8. Small Faces - I'm Only Dreaming (1967)
Marriott unsure as regards how seriously to take the miming of his affecting vocal. The actor, soul man and scamp all in evidence, and extreme close-up.
9. Small Faces - Tin Soldier (1968)
The Small Faces and P.P. Arnold rip it up on their greatest single. From Belgian TV pop prog, Bouton Rouge.
10. Small Faces - selections from Ogdens' Nut Gone Flake (1968)
All of their legendary Colour Me Pop episode. Links by the genius that was Stanley Unwin.
11. Small Faces - Song Of A Baker (1968)
From French TV, New Year's Eve, 1968, a perennial MOJO YouTube fave-rave. Miming doesn't get any more exciting than this. And look for Pete Townshend really getting into it.
12. Small Faces - The Universal (1968)
Steve, missus Jenny Rylance and Ronnie "Plonk" Lane lark about, home movie-style. Rather fitting for jug band clatter of penultimate SF single.
13. Humble Pie - I Walked On Gilded Splinters (1969)
Marriott's bid to escape the pop game meant turning his hand to a raft of 'grown-up' covers in Humble Pie, including this mesmerizing take on the Dr John classic at Belgium's Bilzen Festival. Later reprised by Marriott devotee Paul Weller.
14. Humble Pie - Sad Bag Of Shaky Jake (1969)
The second track from the Pie's second album, Town And Country is an outlaw's tale penned by Marriott, while this Beat-Club performance showcases Marriott, Peter Frampton and bassist Greg Ridley's vocal tag-team in full effect.

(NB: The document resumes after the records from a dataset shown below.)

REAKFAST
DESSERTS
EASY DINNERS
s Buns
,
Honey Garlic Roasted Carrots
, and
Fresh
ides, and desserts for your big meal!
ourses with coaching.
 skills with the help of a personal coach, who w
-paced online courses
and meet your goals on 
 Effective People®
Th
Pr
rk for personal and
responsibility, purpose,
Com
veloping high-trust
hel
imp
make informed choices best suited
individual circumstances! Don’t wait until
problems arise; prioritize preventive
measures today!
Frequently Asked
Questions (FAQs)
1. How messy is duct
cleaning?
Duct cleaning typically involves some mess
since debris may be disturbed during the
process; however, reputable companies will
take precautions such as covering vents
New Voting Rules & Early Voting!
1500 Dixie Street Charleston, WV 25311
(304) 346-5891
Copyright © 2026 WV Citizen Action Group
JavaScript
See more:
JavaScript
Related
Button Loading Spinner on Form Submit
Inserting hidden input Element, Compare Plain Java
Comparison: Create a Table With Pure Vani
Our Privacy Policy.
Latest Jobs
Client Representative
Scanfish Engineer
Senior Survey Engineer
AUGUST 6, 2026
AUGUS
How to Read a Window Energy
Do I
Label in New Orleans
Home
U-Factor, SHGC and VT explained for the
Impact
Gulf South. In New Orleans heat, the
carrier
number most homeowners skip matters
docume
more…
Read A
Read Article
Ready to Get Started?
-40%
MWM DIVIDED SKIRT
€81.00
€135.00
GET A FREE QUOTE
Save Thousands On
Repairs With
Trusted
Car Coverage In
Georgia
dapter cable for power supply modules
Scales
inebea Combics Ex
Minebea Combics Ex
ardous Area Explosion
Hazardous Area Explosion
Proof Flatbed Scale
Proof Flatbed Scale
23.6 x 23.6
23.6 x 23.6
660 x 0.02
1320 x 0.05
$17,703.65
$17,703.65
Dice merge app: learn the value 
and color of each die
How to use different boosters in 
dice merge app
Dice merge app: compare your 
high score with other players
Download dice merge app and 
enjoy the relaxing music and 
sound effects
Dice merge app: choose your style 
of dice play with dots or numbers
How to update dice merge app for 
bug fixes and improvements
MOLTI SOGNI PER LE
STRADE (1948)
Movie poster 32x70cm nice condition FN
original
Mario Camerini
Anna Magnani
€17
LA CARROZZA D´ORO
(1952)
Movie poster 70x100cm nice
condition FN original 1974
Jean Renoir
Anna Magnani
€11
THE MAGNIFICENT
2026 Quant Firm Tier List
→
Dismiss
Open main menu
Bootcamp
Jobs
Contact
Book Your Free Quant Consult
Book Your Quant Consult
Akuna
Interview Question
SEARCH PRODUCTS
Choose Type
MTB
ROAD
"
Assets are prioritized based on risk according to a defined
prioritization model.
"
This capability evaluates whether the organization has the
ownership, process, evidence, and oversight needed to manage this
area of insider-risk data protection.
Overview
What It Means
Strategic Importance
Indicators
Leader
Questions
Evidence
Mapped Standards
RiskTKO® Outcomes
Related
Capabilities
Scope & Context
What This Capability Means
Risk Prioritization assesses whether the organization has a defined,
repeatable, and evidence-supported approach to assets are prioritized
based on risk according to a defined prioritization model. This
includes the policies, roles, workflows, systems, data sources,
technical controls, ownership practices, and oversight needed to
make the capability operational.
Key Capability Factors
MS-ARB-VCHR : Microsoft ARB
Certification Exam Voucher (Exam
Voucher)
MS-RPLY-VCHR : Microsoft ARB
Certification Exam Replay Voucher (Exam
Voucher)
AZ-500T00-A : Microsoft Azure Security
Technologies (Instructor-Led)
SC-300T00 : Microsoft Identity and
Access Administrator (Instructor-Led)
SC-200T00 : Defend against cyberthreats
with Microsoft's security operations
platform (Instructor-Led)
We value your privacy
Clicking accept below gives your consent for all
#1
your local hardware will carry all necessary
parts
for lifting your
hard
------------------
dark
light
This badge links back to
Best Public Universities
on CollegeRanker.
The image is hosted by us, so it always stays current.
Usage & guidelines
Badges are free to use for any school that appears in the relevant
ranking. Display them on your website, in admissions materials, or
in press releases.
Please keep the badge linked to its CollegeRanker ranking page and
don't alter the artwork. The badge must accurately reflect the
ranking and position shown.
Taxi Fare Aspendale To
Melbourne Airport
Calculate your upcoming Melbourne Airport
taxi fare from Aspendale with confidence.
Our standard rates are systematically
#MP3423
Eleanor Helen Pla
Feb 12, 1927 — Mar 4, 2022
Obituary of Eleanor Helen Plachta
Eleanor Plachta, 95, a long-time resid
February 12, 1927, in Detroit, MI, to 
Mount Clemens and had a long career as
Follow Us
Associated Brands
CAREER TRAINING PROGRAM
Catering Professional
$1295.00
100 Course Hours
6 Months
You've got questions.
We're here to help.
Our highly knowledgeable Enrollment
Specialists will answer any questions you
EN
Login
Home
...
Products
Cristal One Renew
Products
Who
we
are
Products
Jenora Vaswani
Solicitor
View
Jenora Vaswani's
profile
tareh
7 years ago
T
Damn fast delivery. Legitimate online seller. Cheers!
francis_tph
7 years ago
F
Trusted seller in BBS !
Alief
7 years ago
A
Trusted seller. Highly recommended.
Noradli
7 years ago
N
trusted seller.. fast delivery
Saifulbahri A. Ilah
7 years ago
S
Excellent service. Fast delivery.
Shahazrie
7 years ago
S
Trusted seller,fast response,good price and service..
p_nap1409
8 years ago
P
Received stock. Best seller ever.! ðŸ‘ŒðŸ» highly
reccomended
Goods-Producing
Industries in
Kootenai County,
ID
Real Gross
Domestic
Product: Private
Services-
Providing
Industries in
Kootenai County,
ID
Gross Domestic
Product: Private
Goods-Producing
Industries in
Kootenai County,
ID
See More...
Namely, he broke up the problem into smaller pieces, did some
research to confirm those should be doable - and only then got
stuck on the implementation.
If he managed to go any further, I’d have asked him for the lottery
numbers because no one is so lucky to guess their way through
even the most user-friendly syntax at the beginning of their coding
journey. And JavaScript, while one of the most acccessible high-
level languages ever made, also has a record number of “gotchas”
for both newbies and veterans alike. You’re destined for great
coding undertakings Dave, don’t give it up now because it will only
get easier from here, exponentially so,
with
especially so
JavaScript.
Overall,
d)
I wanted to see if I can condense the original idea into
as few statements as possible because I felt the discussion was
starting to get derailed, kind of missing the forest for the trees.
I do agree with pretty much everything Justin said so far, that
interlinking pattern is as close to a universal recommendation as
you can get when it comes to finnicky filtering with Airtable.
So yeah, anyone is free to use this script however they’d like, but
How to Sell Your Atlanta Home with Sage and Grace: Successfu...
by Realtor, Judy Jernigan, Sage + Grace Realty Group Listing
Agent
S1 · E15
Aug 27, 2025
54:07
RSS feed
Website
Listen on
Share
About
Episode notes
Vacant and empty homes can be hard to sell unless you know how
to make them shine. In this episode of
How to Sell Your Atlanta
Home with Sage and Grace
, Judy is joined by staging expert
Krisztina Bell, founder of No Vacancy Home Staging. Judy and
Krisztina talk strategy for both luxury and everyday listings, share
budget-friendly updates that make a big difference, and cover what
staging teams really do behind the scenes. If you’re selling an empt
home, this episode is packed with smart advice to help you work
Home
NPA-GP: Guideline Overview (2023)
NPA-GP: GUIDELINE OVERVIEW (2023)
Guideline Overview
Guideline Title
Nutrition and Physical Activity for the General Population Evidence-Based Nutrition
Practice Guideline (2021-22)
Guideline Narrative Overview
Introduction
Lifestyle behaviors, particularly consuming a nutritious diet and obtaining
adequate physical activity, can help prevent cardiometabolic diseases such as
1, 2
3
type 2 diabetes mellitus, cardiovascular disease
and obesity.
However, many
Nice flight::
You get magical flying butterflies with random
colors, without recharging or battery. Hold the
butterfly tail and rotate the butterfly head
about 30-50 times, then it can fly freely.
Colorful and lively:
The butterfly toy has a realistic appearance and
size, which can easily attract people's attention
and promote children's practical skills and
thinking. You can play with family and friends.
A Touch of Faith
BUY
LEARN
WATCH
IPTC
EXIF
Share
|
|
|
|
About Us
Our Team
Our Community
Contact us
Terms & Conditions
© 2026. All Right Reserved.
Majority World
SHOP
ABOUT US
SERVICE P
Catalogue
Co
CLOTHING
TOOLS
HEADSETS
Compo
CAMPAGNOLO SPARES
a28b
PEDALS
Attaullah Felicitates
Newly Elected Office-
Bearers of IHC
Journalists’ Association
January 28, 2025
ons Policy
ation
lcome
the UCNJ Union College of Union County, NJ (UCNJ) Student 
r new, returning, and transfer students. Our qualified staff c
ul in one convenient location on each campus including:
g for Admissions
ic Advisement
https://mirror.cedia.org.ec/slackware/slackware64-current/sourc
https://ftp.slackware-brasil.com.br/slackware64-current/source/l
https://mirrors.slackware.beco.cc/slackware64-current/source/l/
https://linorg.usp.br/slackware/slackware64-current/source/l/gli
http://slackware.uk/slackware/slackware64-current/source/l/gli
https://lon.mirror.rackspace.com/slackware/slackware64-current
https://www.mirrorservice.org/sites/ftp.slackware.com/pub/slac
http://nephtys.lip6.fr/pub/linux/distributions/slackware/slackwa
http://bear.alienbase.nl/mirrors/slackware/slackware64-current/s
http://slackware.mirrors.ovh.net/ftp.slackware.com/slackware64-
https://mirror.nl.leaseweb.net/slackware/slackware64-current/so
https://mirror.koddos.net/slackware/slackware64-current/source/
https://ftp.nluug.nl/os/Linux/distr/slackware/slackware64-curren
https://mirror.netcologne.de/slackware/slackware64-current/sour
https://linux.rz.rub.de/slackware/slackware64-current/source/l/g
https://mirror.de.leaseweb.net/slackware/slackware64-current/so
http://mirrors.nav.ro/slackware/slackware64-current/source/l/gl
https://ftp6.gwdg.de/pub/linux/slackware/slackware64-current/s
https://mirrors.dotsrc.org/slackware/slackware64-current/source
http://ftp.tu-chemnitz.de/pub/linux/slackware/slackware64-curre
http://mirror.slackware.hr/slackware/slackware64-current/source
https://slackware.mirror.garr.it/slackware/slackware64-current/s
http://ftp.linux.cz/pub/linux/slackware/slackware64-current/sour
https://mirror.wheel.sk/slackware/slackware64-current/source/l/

15. Humble Pie - For Your Love (1970)
This acoustic arrangement of the Graham Gouldman/Yardbirds classic was a cornerstone of the early Humble Pie set. The band would even open a show with it (as they did at Los Angeles' Whiskey A Go-Go in December '69).
16. Humble Pie - Say No More (1972)
Though meaty rock was the Pie's main course onstage, Marriott never ceased to pen sensitive material, including this tune - "written for a very sweet lady who cut my hair this morning" - delivered here in simple acoustic form with Frampton replacement "Clem" Clempson on guitar. From the BBC's Full House strand; a studio version kicked off side three of the Pie's 1973 double album, Eat It.
17. Humble Pie - Black Coffee (1973)
Impossibly soulful, crackling with sensuality, an Old Grey Whistle Test performance that Bob Harris remembers like it was yesterday ("This is just great!" - nuff said).
18. Humble Pie - Thunderbox (1974)
Named after the age old moniker for a portable lavatory, The Pie's eighth studio album failed to chart in the UK. The band returned to play a show at the Rainbow, Finsbury Park, where Marriott was captured by the BBC cameras in full bovver-boy mode.
19. Steve Marriott - Shaky Jake, reprise (1978)
Live, and pissed, with Joe Brown and Chas & Dave, 1978. "It sounds like a right old swamp merchant from Plaistow."
20. Steve Marriott's Packet Of Three - Fool For A Pretty Face (1985)
The dungarees, the star-spangled "uncle bert" and receding Mod mullet detract naught from inherent power of Marriott's remarkable voice on this thunderous late-period Pie corker.